Fly-By-Night Schools
Ok - long story, bear with me. When I was 16 years old (1986) I got suckered into one of those "Trade Schools". ABC Technical & Trade schools in Tucson, Arizona. They enrolled me for 9 sessions at $3,000 per session promising me an Associates degree in Electronics Repair. Half-way through the second session we spent three weeks without an instructor and I dropped out. Fast-forward to 1996. President Clinton signs into law the new bankruptcy reform bill that makes it almost impossible to bankrupt off student-loan debt. Not even a week later I get a call from United Student Aid Funds demanding upwards of $11,000 for my "defaulted" student loan. (The student loan companies / collection agencies aren't even allowed to report this on my credit because the loan is so old) The government always has, and always will, protect business over individuals. I have appealed this this debt over and over again and now they (sallie-mae) don't even respond to my applications for discharge even though the grounds for the discharge are solid (based on the school's false certification of my ability to benefit from the program - IE I couldn't get a degree because I was a high-school drop-out at the time) and all of my correspondence now goes completely unanswered. The student-loan system as it is is broken. It preys on the hopes of the under-class to benefit the rich.
I was screwed
I was screwed by that same ABC in San Diego, 3 months after silver state closed. I had been in for 3 years already, and now it is for naught. Both schools have left me high and dry. Now I am unemployed, over educated, without career, and in more debt than folks twice my age. This crap has hit me hard and I want something to be done about it! I am at my limit! What can a guy do? Just move on and spend the next 20 yrs paying for it... Very infuriating. -Mike
Agree
I agree completely! Colleges are so much business now that they stopped being about education about two decades ago. It doesn't suprise me, given that we've given up teaching children to think in favor of teaching them to blindly memorize unverified facts, it only goes to follow that colleges (and especially the student-loan industry as a whole) would stop putting education at the top of their list of goals in favor of the allmighty dollar. I remember when in-state tuition at a state college was around $1,100 a semester for a full course-load. Now in researching schools for my wife who wants to return to school, I'm finding in-state tuition do be in the $8k - $10k range. Have we gone completely insane?

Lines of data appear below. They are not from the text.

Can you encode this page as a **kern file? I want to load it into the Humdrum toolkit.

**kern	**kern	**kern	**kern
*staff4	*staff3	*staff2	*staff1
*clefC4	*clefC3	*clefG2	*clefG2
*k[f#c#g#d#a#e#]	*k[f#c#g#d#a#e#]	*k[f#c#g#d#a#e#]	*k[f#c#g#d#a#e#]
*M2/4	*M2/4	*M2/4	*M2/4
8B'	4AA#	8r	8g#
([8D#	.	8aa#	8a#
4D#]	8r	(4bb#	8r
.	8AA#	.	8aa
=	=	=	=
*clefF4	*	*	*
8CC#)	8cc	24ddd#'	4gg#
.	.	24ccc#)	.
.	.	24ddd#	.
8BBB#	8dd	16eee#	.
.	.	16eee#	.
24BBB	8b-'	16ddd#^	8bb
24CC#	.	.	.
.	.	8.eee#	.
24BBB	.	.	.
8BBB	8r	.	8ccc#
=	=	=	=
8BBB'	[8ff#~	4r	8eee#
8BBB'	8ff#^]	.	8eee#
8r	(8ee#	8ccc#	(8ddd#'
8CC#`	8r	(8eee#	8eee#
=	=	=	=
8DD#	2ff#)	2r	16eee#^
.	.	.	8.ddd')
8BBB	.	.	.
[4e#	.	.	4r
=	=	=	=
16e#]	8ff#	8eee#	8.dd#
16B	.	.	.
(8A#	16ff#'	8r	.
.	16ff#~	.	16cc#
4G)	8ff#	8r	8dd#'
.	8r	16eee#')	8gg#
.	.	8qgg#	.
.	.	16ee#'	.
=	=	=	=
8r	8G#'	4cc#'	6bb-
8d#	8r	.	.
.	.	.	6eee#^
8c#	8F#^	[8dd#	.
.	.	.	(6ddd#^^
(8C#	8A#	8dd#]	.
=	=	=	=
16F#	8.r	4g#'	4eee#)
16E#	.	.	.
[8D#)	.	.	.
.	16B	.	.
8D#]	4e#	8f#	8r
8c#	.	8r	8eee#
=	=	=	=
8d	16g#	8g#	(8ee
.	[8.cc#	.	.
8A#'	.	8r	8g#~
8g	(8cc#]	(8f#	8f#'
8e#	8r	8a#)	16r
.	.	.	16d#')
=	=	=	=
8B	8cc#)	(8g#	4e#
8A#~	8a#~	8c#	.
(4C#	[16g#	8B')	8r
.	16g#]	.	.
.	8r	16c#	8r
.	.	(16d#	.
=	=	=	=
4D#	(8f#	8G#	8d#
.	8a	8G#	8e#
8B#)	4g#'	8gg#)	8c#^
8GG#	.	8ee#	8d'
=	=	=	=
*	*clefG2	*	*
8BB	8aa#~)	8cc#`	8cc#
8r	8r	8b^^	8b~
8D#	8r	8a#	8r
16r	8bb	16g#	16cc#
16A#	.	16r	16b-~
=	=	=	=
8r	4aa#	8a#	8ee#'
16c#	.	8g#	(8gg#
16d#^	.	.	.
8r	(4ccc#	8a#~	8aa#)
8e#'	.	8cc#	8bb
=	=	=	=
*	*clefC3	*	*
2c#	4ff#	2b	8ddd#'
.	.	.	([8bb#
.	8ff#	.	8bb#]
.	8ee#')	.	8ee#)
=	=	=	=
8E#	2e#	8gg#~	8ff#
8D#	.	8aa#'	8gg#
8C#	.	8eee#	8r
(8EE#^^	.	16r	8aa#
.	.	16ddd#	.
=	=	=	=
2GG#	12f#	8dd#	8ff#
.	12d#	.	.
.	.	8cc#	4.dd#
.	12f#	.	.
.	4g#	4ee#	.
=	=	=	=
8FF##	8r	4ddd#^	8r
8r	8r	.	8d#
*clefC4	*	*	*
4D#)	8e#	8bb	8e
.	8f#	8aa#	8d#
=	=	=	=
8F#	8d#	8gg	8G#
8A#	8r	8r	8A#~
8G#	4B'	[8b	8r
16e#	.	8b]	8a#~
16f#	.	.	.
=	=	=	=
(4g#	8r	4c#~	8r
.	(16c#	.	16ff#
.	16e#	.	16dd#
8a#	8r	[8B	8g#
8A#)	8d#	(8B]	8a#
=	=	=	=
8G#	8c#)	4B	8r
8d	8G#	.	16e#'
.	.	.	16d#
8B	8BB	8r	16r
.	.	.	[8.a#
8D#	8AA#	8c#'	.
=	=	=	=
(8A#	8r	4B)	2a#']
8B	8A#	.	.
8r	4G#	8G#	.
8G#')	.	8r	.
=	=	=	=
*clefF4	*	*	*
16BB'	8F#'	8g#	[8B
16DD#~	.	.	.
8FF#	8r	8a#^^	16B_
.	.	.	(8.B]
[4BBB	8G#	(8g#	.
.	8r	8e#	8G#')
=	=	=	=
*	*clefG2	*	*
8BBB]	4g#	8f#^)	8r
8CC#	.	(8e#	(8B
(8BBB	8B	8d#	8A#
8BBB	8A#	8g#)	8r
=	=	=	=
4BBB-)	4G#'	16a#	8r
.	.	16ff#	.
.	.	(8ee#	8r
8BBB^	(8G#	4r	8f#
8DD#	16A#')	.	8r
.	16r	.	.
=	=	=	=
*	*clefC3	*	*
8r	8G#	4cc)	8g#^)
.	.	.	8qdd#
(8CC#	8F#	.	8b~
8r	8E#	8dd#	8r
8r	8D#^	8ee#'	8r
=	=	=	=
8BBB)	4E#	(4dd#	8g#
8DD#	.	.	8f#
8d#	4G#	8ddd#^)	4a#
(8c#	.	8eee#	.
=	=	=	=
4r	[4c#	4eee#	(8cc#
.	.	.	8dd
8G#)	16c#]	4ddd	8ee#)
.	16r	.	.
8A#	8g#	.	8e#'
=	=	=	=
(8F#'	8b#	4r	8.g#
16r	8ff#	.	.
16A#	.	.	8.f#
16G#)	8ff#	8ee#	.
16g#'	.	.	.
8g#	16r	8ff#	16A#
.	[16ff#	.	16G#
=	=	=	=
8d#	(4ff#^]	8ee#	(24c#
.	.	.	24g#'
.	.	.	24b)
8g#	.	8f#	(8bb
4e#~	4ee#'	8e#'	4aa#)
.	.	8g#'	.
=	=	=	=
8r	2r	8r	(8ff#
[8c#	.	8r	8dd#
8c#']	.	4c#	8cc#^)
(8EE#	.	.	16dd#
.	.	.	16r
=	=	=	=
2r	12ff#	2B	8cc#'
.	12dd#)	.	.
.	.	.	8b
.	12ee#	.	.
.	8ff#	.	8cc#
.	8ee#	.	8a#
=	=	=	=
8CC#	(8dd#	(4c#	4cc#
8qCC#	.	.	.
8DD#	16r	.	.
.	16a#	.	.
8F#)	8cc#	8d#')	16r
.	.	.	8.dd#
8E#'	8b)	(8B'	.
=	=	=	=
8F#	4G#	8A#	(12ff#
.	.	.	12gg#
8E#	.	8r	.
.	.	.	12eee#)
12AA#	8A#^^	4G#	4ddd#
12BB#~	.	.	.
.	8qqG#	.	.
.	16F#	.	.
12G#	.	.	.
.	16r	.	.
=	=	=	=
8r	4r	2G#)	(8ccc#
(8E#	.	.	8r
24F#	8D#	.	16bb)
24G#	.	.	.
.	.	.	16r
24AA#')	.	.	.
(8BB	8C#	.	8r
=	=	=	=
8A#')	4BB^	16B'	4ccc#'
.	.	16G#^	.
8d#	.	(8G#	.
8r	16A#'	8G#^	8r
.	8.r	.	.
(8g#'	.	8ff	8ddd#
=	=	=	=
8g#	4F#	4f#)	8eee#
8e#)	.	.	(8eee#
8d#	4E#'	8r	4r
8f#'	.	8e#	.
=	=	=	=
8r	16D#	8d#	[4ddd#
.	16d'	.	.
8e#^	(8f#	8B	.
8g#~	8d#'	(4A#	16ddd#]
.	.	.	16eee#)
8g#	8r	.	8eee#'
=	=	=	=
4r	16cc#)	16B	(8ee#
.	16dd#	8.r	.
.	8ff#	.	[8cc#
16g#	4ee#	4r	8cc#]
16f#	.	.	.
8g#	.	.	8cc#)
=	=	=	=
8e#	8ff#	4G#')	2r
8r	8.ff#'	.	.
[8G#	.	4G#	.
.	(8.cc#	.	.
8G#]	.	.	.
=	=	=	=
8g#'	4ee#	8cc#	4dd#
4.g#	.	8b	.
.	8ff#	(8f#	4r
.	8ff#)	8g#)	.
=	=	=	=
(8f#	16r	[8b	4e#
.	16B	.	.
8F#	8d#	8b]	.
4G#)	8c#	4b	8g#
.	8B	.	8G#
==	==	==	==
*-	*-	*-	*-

No - we've been duped. The rich don't want the poor and middle-class to become educated, because if the masses are educated properly they would see through the lies that are spread in lieu of truth. As a high-school drop-out who, through self-education, is now making more than most members of congress, I stand here as proof that you don't need to go hundreds of thousands of dollars in debt to a broken system just to get a broken degree, just so you can take an entry-level job that you truthfully could have gotten without the degree if you just show a little aptitude and enthusiasm for what you want to do. Think about it - if you skip college, you start-off ahead of the game. When you figure in the payments on 8+ years of student loans, Doctors working through their residencies make about minimum wage. The people who get rich are Sallie Mae, the colleges, and the states who collect the taxes from the out-of-state students, and all the other profit-centric lenders.